§ Extrait du texte
>>>>>
Un implant dans le cerveau pour restaurer la mémoire de soldats blessés

Des recherches sont en cours aux États-Unis pour mettre au point un implant dans le cerveau, censé restaurer la mémoire des soldats blessés au combat. Des travaux qui soulèvent des questions éthiques.

Sur les 300 000 militaires américains blessés au cerveau en Irak et en Afghanistan, un bon nombre a subi des lésions irréversibles, qui ont altéré leur mémoire. Un projet, imaginé par le Pentagone, devrait prochainement dévoiler des avancées vers la mise au point d’un implant dans le cerveau, qui leur permettrait peut-être de restaurer la mémoire des soldats blessés au combat.

Cette semaine, lors d’une conférence à Washington organisée par le Centre pour la santé du cerveau de l’université du Texas (sud), des responsables de l’agence de recherche du ministère américain de la Défense – "Defense Advanced Research Projects Agency" ou Darpa – ont annoncé avoir progressé dans ses efforts menés dans le cadre d’un programme de quatre ans pour créer un stimulateur avancé de la mémoire.

Un remède contre Alzheimer ?

Les travaux des chercheurs s’inscrivent dans une initiative de 100 millions de dollars du président Barack Obama, visant à mieux comprendre la physiologie du cerveau et à percer ses mystères. Selon certaines estimations, de telles avancées pourraient non seulement bénéficier aux soldats blessés au cerveau, mais aussi aux cinq millions d’Américains souffrant de la maladie d’Alzheimer.

"Si vous avez été blessé au combat et que vous ne pouvez plus vous souvenir de votre famille, nous voulons pouvoir restaurer cette mémoire", a souligné le responsable du programme de recherche de la Darpa, Justin Sanchez.

Et d’ajouter : "Nous pensons pouvoir développer des neuroprothèses capables d’interagir directement avec l’hippocampe dans le cerveau pour rétablir la mémoire déclarative". Cette mémoire, qui permet de se souvenir des personnes, des évènements et des faits, n’a jusqu’ici jamais pu être restaurée une fois perdue.

Restaurer une mémoire perdue

En effet, les scientifiques ont seulement pu stimuler la mémoire d’individus souffrant d’Alzheimer. Mais selon les neurologues, une approche beaucoup plus subtile est nécessaire quand il s’agit de restaurer une mémoire perdue. Selon eux, il serait possible d’améliorer la mémoire d’une personne en aidant seulement le cerveau à fonctionner comme il le faisait avant la blessure.
<<<<<
§ Consigne
Poursuivez l'article sur l'implant cérébral destiné aux soldats blessés à partir de sa dernière phrase. Les entrées proviennent d'une autre source que ce texte.

Données textuelles extraites des pages
>>>>>
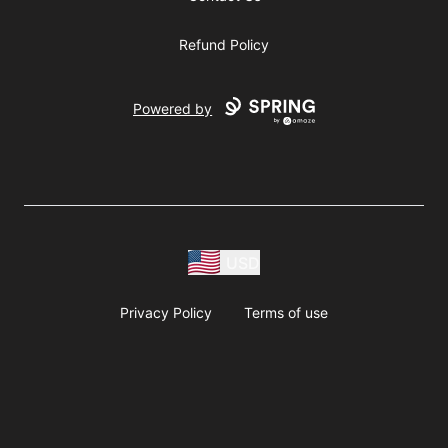
Refund Policy
Powered by
USD
Privacy Policy
Terms of use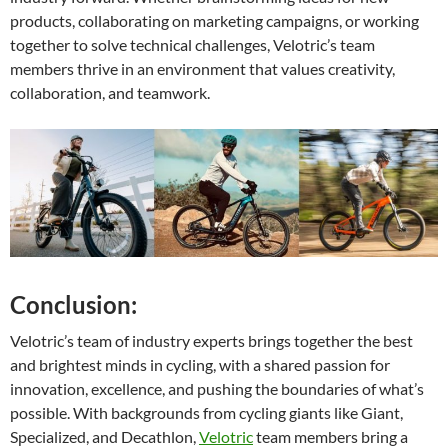
products, collaborating on marketing campaigns, or working
together to solve technical challenges, Velotric’s team
members thrive in an environment that values creativity,
collaboration, and teamwork.
Conclusion:
Velotric’s team of industry experts brings together the best
and brightest minds in cycling, with a shared passion for
innovation, excellence, and pushing the boundaries of what’s
possible. With backgrounds from cycling giants like Giant,
Specialized, and Decathlon,
Velotric
team members bring a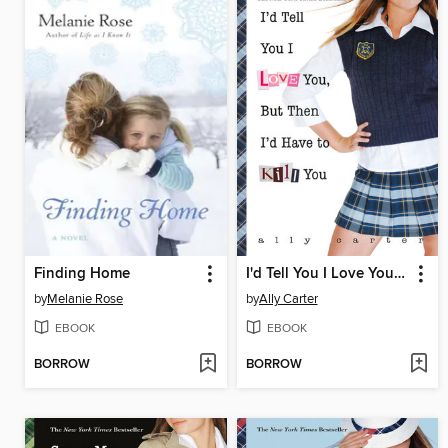
Finding Home
I'd Tell You I Love You, But Then I'd Have to Kill You
by
Melanie Rose
by
Ally Carter
EBOOK
EBOOK
BORROW
BORROW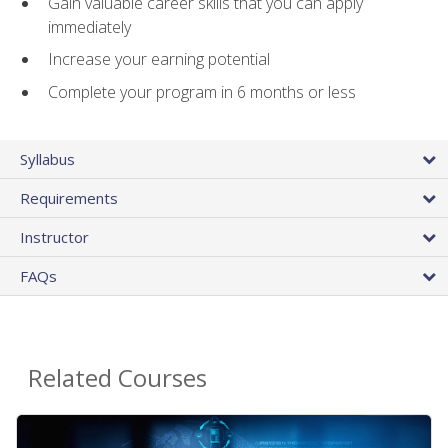
Gain valuable career skills that you can apply
immediately
Increase your earning potential
Complete your program in 6 months or less
Syllabus
Requirements
Instructor
FAQs
Related Courses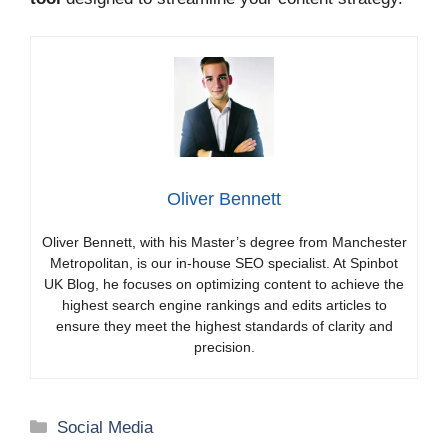
Oliver Bennett
Oliver Bennett, with his Master’s degree from Manchester
Metropolitan, is our in-house SEO specialist. At Spinbot
UK Blog, he focuses on optimizing content to achieve the
highest search engine rankings and edits articles to
ensure they meet the highest standards of clarity and
precision.
Categories
Social Media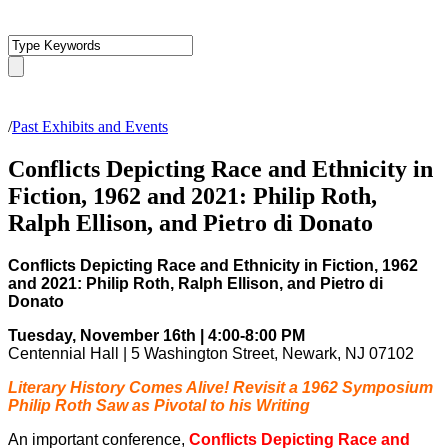
/
Past Exhibits and Events
Conflicts Depicting Race and Ethnicity in
Fiction, 1962 and 2021: Philip Roth,
Ralph Ellison, and Pietro di Donato
Conflicts Depicting Race and Ethnicity in Fiction, 1962
and 2021: Philip Roth, Ralph Ellison, and Pietro di
Donato
Tuesday, November 16th | 4:00-8:00 PM
Centennial Hall | 5 Washington Street, Newark, NJ 07102
Literary History Comes Alive! Revisit a 1962 Symposium
Philip Roth Saw as Pivotal to his Writing
An important conference,
Conflicts Depicting Race and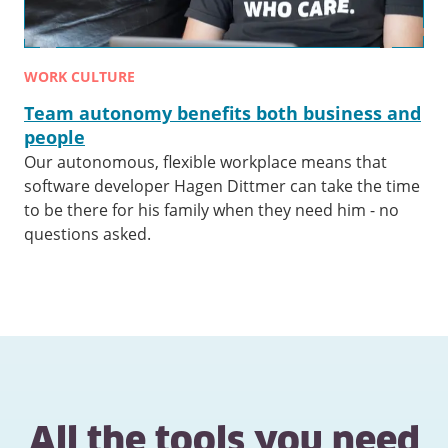
WORK CULTURE
Team autonomy benefits both business and
people
Our autonomous, flexible workplace means that
software developer Hagen Dittmer can take the time
to be there for his family when they need him - no
questions asked.
All the tools you need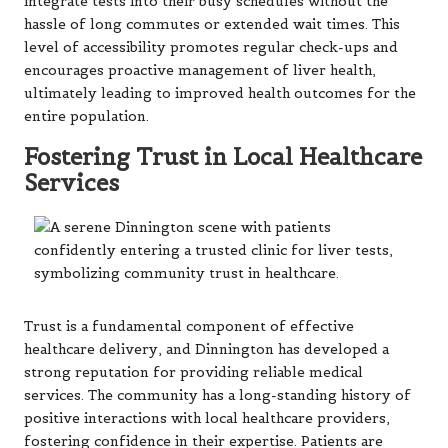
integrate tests into their busy schedules without the
hassle of long commutes or extended wait times. This
level of accessibility promotes regular check-ups and
encourages proactive management of liver health,
ultimately leading to improved health outcomes for the
entire population.
Fostering Trust in Local Healthcare
Services
Trust is a fundamental component of effective
healthcare delivery, and Dinnington has developed a
strong reputation for providing reliable medical
services. The community has a long-standing history of
positive interactions with local healthcare providers,
fostering confidence in their expertise. Patients are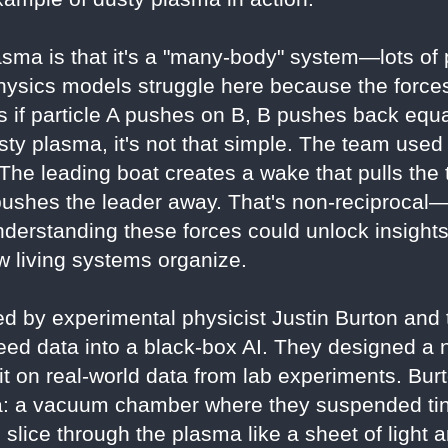
sma is that it's a "many-body" system—lots of pa
hysics models struggle here because the forces
 if particle A pushes on B, B pushes back equal
usty plasma, it's not that simple. The team used
The leading boat creates a wake that pulls the t
 pushes the leader away. That's non-reciprocal—
derstanding these forces could unlock insight
 living systems organize.
d by experimental physicist Justin Burton and t
feed data into a black-box AI. They designed a 
g it on real-world data from lab experiments. Bur
: a vacuum chamber where they suspended tiny
o slice through the plasma like a sheet of light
<<<<<
§ Votre réponse
En effet, le neurologue Robert Hampson, qui participe au projet de la DARPA, a pu étendre la mémoire à court terme de rongeurs et de singes de laboratoire en utilisant des neuroprothèses pour stimuler l’hippocampe, siège de la mémoire dans le cerveau. Le scientifique et son équipe ont en outre pu manipuler la mémoire d’un singe pour qu’il se souvienne d’une image qu’il n’avait pas vue.

"L’idée est de rétablir une fonction pour qu’elle soit normale, ou proche de la normale, dans l’hippocampe de façon à ce que la personne puisse accéder de nouveau à ses souvenirs et mémoriser de nouvelles informations", explique Robert Hampson.

"Un nouveau danger"

Toutefois, ce type de recherche sur la mémoire soulève des questions éthiques sur le fait de savoir si l’esprit humain devrait être manipulé sous prétexte de réparer des blessures de guerre ou traiter un cerveau vieillissant. Arthur Caplan, un éthicien médical au Centre médical Langone de l’université de New York, estime que ces expériences montrent combien il est facile de manipuler les souvenirs chez des personnes, ce qui ouvre un champ de mines éthique.

"Quand on bidouille avec le cerveau, on bidouille avec l’identité personnelle d’un être", prévient cet expert, par ailleurs consultant du Darpa. "Le coût d’une altération de l’esprit est de risquer de perdre le sens de soi, un nouveau danger auquel nous n’avons jamais été confronté", juge-t-il.